[Problem to work on]:
Each line below is to be copied exactly; images do not go into the copy.

Stored data:
- - - - - - -
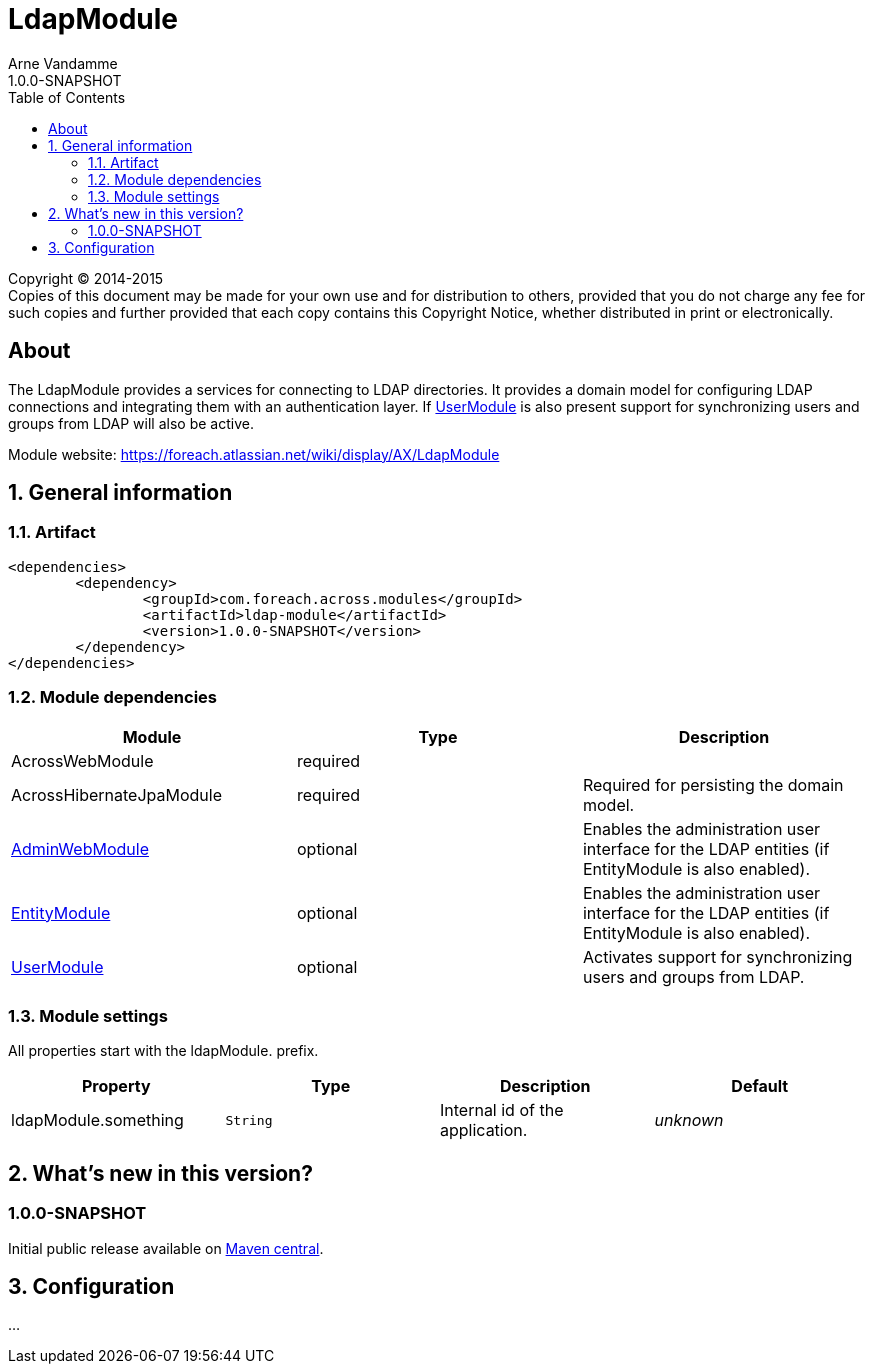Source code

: = LdapModule
Arne Vandamme
1.0.0-SNAPSHOT
:toc: left
:sectanchors:
:module-version: 1.0.0-SNAPSHOT
:module-name: LdapModule
:module-artifact: ldap-module
:module-url: https://foreach.atlassian.net/wiki/display/AX/LdapModule
:admin-web-module-url: https://foreach.atlassian.net/wiki/display/AX/AdminWebModule
:entity-module-url: https://foreach.atlassian.net/wiki/display/AX/EntityModule
:user-module-url: https://foreach.atlassian.net/wiki/display/AX/UserModule

[copyright,verbatim]
--
Copyright (C) 2014-2015 +
[small]#Copies of this document may be made for your own use and for distribution to others, provided that you do not charge any fee for such copies and further provided that each copy contains this Copyright Notice, whether distributed in print or electronically.#
--

[abstract]
== About
The {module-name} provides a services for connecting to LDAP directories.
It provides a domain model for configuring LDAP connections and integrating them with an authentication layer.
If <<user-module-url,UserModule>> is also present support for synchronizing users and groups from LDAP will also be active.

Module website: {module-url}

:numbered:
== General information

=== Artifact
[source,xml,indent=0]
[subs="verbatim,quotes,attributes"]
----
	<dependencies>
		<dependency>
			<groupId>com.foreach.across.modules</groupId>
			<artifactId>{module-artifact}</artifactId>
			<version>{module-version}</version>
		</dependency>
	</dependencies>
----

=== Module dependencies

|===
|Module |Type |Description

|AcrossWebModule
|required
|

|AcrossHibernateJpaModule
|required
|Required for persisting the domain model.

|{admin-web-module-url}[AdminWebModule]
|optional
|Enables the administration user interface for the LDAP entities (if EntityModule is also enabled).

|{entity-module-url}[EntityModule]
|optional
|Enables the administration user interface for the LDAP entities (if EntityModule is also enabled).

|{user-module-url}[UserModule]
|optional
|Activates support for synchronizing users and groups from LDAP.

|===
[[settings]]
=== Module settings
All properties start with the ldapModule. prefix.

|===
|Property |Type |Description |Default

|ldapModule.something
|`String`
| Internal id of the application.
|_unknown_

|===

== What's new in this version?
:numbered!:
=== 1.0.0-SNAPSHOT
Initial public release available on http://search.maven.org/[Maven central].

:numbered:
== Configuration
...
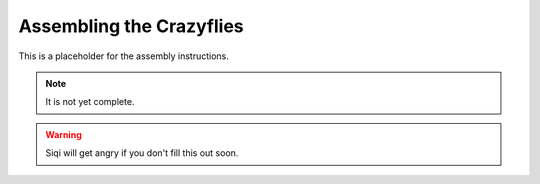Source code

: Assembling the Crazyflies
=========================

This is a placeholder for the assembly instructions.

.. todo:: Add assembly instructions.


.. note::
    It is not yet complete.

.. warning::
    Siqi will get angry if you don't fill this out soon.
- - - - - - -
[Result of this task]:
Source code

: = LdapModule
Arne Vandamme
1.0.0-SNAPSHOT
:toc: left
:sectanchors:
:module-version: 1.0.0-SNAPSHOT
:module-name: LdapModule
:module-artifact: ldap-module
:module-url: https://foreach.atlassian.net/wiki/display/AX/LdapModule
:admin-web-module-url: https://foreach.atlassian.net/wiki/display/AX/AdminWebModule
:entity-module-url: https://foreach.atlassian.net/wiki/display/AX/EntityModule
:user-module-url: https://foreach.atlassian.net/wiki/display/AX/UserModule

[copyright,verbatim]
--
Copyright (C) 2014-2015 +
[small]#Copies of this document may be made for your own use and for distribution to others, provided that you do not charge any fee for such copies and further provided that each copy contains this Copyright Notice, whether distributed in print or electronically.#
--

[abstract]
== About
The {module-name} provides a services for connecting to LDAP directories.
It provides a domain model for configuring LDAP connections and integrating them with an authentication layer.
If <<user-module-url,UserModule>> is also present support for synchronizing users and groups from LDAP will also be active.

Module website: {module-url}

:numbered:
== General information

=== Artifact
[source,xml,indent=0]
[subs="verbatim,quotes,attributes"]
----
	<dependencies>
		<dependency>
			<groupId>com.foreach.across.modules</groupId>
			<artifactId>{module-artifact}</artifactId>
			<version>{module-version}</version>
		</dependency>
	</dependencies>
----

=== Module dependencies

|===
|Module |Type |Description

|AcrossWebModule
|required
|

|AcrossHibernateJpaModule
|required
|Required for persisting the domain model.

|{admin-web-module-url}[AdminWebModule]
|optional
|Enables the administration user interface for the LDAP entities (if EntityModule is also enabled).

|{entity-module-url}[EntityModule]
|optional
|Enables the administration user interface for the LDAP entities (if EntityModule is also enabled).

|{user-module-url}[UserModule]
|optional
|Activates support for synchronizing users and groups from LDAP.

|===
[[settings]]
=== Module settings
All properties start with the ldapModule. prefix.

|===
|Property |Type |Description |Default

|ldapModule.something
|`String`
| Internal id of the application.
|_unknown_

|===

== What's new in this version?
:numbered!:
=== 1.0.0-SNAPSHOT
Initial public release available on http://search.maven.org/[Maven central].

:numbered:
== Configuration
...
Source code

: Assembling the Crazyflies
=========================

This is a placeholder for the assembly instructions.

.. todo:: Add assembly instructions.


.. note::
    It is not yet complete.

.. warning::
    Siqi will get angry if you don't fill this out soon.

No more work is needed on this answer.